Auszug der Seite:
Katharina Kohl und Elio Assaf ganz zu Beginn ihrer Tour in München.

Foto: tv/Katharina Kohl und Elio Assaf

Die junge Frau sitzt gerade im Sattel, als ihr Handy klingelt. Presse! „Oh toll, ich rufe heute Abend zurück, wenn es okay ist. Wir sind gerade auf dem Weg nach Serbien“, sagt eine freundliche Stimme. Ist okay. Und so meldet sich Katharina Kohl, gebürtige Kyllburgerin am Abend nochmal. Wo sie ist? „In Szeged. „An der ungarisch-serbischen Grenze“, sagt sie.

Dass sie im Mai 2021 hier sein würde, hätte sie vor fast einem Jahr wohl nicht gedacht. Denn das war, bevor sie und ihr  Freund Elio Assaf diese Reise geplant haben.  Eine 4000 Kilometer lange Tour über mehrere Wochen von ihrem Wohnort Mannheim über München bis Thessaloniki in Griechenland. 

Quer durch Österreich, Ungarn, Serbien und Bulgarien. Und das alles auf zwei Rädern. Mit rund 40 Kilo Gepäck. Mit Zelt, Campingkocher, Klamotten, Verbandszeug, Medizin. Mit dem, was dringend notwendig ist, verpackt in fünf Taschen am Fahrrad.

Lesen und anwenden:
1 > Wie lang ist die Tour laut dem Bericht über die Radtour?
2 > Welche Dinge nennt der Bericht über die Radtour als Teil des Gepäcks?
3 > Schreibe den Bericht über die Radtour nach seinem letzten Satz weiter.
Die Datensätze sind eigenständiges Material und gehören nicht zum Bericht über die Radtour.

Informationen:
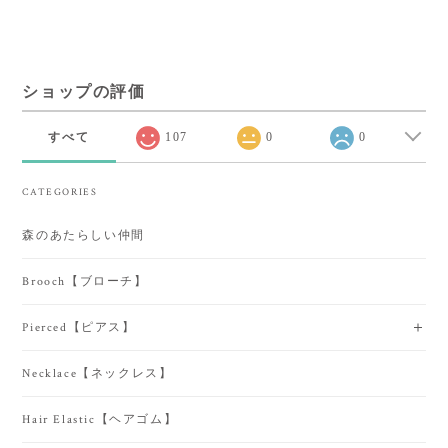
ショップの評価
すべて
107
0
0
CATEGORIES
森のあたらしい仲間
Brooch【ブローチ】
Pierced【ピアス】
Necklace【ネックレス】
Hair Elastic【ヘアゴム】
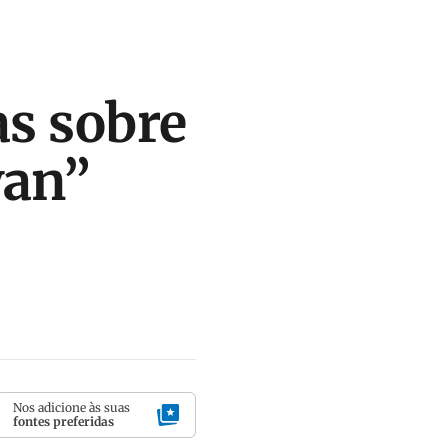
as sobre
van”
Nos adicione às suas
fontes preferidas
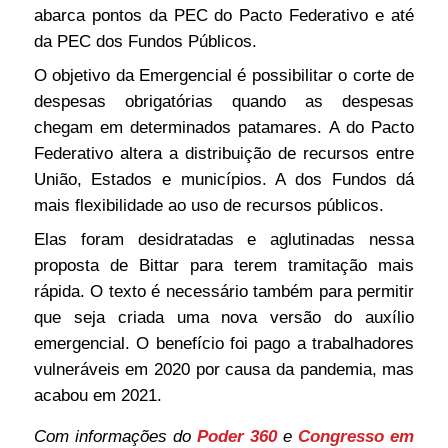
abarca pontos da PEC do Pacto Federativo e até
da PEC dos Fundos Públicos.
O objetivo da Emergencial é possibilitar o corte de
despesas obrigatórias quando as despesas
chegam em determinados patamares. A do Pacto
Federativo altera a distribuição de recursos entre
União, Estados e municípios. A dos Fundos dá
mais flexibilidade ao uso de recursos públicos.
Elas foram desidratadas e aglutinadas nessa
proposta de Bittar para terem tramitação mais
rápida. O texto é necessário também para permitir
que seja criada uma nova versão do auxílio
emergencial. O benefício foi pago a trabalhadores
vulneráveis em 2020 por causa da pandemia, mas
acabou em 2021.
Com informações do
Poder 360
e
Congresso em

* * *

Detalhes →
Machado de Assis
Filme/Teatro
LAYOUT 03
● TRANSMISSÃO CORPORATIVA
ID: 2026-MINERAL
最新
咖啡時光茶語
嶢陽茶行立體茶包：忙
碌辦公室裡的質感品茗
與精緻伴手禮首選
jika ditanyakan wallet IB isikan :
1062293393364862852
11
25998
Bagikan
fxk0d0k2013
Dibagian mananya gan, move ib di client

Gegebene Antworten:
1 > 4000 Kilometer.

2 > Zelt, Campingkocher, Klamotten, Verbandszeug, Medizin

3 >
100 bis 130 Kilometer am Tag. Mal im strömenden Regen. Mal auf schlechten  Pisten.  Mal in der  Kälte. Eine Strapaze.  „Manchmal tut einem schon der Popo weh“, räumt die 28-Jährige ein.  Aber das sagt sie nur auf Nachfrage. Denn im Vordergrund steht für die Medizinstudentin im letzten Semester und den 31-jährigen Elio, der Arzt an einer Uniklinik ist und von 2016 bis 2018 im Krankenhaus Daun gearbeitet hat, neben dem Spaß am Radfahren vor allem eine Sache: notleidenden Menschen im Libanon zu helfen.

Das Abenteuer im Sattel zweier Gravelbikes  (das sind, vereinfacht gesagt,  Mischungen aus Rennrädern und Crossrad) führt zwar zunächst nach Griechenland. Zielort ist aber Beirut. Dorthin wollen beide am 27. Mai von Athen aus fliegen, da der Landweg über Syrien ihnen zu gefährlich erscheint. 

Dort wohnt Elios Familie. Und dort soll auch das Geld hin, das  beide auf ihrer Reise gesammelt haben. Fast 2000 Euro sind  bisher auf dem Crowdfunding-Portal „Go fund me“ zusammengekommen. Eigentlich, räumt die Eifelerin ein, hätten sie auf mehr gehofft.  Aber  „unter diesen Bedingungen“ sei das schon eine tolle Summe, die beide Anfang Juni an das Rote Kreuz  Beirut  übergeben wollen. „Diese Bedingungen“ heißt Corona.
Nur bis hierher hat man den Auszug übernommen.